From a weak clipper system zipping through the Northeast to a new belt of moisture showering over the Pacific West Coast being the only issues this weekend, you could say March comes in like a lion, if it were tranquilized.
Today
As February's door closes and March's opens, an Alberta Clipper, a storm system named for the Canadian Province it was born from, will sprint across the Northeast to start the weekend. Expect 1 to 3 inches to pile in the Adirondacks and northernmost Appalachian ridges, with only a glaze of snow in the valleys, towards Lake Erie, and in West Virginia's Appalachian Spine. Sticking flurries could fall as far west as Wisconsin in the morning hours, and some wintry mix could slurry the New England coast.
With a big ridge of high pressure splitting the Central U.S. today, no rain is expected there. Further west, however, multiple low-pressure systems will perturb the West Coast and southern Rockies by midnight.
One weak upper-level disturbance will enter over southern California this morning. The other low-pressure areas will hold off until the afternoon, intruding over northern California and Oregon with scattered light showers.
It will get a bit chilly in the Northeast and Great Lakes today as wintry air revisits. Sub-freezing highs dip as low as into the 20s from North Dakota into Maine. Some Rockies similarly will not surpass the freezing line on Saturday. The east-central and northwestern Plains, Ohio Valley, northern Rockies, and the northeastern Atlantic coastline all will jump into the 30s and 40s.

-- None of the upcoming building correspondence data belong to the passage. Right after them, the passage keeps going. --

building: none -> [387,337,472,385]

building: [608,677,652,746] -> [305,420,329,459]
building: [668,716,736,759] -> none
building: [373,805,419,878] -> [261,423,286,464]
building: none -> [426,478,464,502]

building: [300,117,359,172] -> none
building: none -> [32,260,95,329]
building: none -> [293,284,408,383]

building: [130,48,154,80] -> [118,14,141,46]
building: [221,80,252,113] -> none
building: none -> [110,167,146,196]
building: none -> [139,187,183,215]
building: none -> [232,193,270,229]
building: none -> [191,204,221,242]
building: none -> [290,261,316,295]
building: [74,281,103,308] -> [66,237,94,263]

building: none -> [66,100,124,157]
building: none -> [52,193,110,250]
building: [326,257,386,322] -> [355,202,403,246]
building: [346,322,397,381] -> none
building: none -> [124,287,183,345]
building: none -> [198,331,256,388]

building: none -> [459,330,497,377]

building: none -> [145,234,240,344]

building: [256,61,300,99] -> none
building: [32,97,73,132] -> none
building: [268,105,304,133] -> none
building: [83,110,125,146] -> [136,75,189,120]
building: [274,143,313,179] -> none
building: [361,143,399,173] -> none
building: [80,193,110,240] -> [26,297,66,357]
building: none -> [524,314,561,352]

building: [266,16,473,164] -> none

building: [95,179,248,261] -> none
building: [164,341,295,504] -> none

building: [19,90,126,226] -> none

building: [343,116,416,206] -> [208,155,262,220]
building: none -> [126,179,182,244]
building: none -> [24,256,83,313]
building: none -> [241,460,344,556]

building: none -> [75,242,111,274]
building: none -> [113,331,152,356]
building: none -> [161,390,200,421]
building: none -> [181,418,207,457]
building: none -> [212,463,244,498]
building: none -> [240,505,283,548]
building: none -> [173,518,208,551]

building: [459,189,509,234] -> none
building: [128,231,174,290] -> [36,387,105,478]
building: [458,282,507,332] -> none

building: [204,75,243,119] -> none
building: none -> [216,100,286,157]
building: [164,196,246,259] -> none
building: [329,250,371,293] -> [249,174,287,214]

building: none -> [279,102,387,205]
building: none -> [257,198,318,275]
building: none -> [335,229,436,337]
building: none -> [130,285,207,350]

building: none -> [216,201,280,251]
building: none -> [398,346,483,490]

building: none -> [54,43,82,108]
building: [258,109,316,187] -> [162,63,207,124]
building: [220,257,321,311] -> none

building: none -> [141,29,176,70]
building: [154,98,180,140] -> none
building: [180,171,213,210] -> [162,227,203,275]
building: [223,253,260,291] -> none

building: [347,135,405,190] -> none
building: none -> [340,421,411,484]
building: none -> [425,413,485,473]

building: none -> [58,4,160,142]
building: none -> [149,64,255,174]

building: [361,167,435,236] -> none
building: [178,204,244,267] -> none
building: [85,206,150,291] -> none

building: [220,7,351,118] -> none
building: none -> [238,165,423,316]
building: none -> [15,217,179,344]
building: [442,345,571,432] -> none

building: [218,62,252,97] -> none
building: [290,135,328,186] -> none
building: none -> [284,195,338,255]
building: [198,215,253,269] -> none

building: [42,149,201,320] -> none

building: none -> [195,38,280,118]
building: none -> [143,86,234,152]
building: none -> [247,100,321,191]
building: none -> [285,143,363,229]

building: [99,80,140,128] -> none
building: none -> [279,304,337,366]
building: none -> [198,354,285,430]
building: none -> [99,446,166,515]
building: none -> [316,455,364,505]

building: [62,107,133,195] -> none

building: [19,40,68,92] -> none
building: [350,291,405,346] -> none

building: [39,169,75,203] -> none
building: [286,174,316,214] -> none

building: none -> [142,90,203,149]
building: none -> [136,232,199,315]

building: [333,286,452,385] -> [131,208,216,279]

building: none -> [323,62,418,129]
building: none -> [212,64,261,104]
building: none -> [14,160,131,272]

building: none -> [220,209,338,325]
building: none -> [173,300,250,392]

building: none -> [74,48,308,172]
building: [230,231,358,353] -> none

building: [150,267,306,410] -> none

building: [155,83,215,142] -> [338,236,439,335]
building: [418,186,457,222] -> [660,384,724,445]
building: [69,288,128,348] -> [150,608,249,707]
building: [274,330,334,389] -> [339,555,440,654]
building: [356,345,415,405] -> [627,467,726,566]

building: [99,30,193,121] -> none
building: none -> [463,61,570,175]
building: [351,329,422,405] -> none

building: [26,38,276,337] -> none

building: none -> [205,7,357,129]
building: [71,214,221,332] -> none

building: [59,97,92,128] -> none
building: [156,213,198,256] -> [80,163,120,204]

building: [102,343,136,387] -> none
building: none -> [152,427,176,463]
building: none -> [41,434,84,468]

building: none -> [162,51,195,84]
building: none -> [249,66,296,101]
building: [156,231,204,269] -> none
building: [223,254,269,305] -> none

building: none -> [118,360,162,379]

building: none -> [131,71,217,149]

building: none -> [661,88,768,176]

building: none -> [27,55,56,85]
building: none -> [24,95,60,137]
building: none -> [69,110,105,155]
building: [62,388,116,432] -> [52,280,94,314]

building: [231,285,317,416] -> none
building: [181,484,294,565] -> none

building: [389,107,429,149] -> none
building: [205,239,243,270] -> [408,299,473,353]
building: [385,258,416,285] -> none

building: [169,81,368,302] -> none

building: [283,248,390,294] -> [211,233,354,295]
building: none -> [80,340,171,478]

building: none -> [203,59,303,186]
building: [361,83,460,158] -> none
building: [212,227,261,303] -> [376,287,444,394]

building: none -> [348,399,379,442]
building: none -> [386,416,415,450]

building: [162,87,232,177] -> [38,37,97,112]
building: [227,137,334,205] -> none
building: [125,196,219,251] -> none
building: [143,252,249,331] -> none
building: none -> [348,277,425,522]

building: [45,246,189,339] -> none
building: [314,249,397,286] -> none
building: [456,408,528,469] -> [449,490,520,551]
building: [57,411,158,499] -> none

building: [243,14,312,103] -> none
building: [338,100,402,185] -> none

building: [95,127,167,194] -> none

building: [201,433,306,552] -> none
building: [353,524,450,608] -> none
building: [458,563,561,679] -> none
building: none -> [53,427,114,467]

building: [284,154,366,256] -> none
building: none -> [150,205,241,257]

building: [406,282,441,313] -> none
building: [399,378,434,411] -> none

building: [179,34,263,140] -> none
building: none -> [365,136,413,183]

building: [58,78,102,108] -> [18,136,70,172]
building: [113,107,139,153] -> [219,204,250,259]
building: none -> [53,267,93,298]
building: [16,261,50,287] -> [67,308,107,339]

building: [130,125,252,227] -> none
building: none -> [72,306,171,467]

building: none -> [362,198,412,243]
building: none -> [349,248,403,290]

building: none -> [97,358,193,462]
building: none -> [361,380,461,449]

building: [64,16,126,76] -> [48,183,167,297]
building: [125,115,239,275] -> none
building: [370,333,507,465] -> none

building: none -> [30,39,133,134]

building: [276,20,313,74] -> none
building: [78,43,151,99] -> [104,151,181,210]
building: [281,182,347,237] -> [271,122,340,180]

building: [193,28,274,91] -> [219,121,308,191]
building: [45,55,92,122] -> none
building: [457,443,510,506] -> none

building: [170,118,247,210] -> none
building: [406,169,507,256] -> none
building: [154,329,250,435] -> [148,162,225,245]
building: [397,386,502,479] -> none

Warm 50s and 60s will arrive in the Pacific Northwest, Intermountain West, and the High Plains into the far interior South while 70s heat things up from California into North Carolina.
Sunday
The clipper throwing snow over the interior Northeast leaves town on Sunday, leaving behind only flurries in the region. The focus of inclement weather will push into California, Oregon, and Nevada as the day progresses.
Hefty snow showers will squeeze out over the Sierra Nevada and Klamath Mountain Ranges, with 7 inches to over a foot building over both their peaks and mountains in central Nevada. Outside of the sizeable snow, lesser totals build up lower in the ranges, and light to moderate showers sprinkle along the West Coast.
In the southern and central Plains, a smaller low-pressure system launching isolated morning drizzle, flurries, and wintry mix into the Four Corners storm evolves into a strong yet short-lived system of heavy showers by late Sunday afternoon, drenching the region into the night.
The South, Midwest, and northern Plains will all avoid troubling weather this weekend; it seems the lion will rest in these regions.
Colder temperatures invade everywhere but the Great Plains and southern Rockies this week. Frigid high temperatures in the single-digits and 10s stifle heat in the interior Northeast under a staunch cold air mass. Highs in the 20s and the low 30s freeze the Great Lakes, central Appalachia, and the New England coastline.
More temperate 30s and 40s swath the Midwest, the Mid-Atlantic, and the Northwest, while 50s and 60s give some semblance of heat to the South, the High Plains, the Intermountain West, and southern California. Hot spots to cap off the weekend will again hold strong in the Desert Southwest, Florida, the Gulf Coast, Texas, and Texas-adjacent communities. Expect 70s and lower 80s to arise, with higher temperatures leaning into the Lonestar State.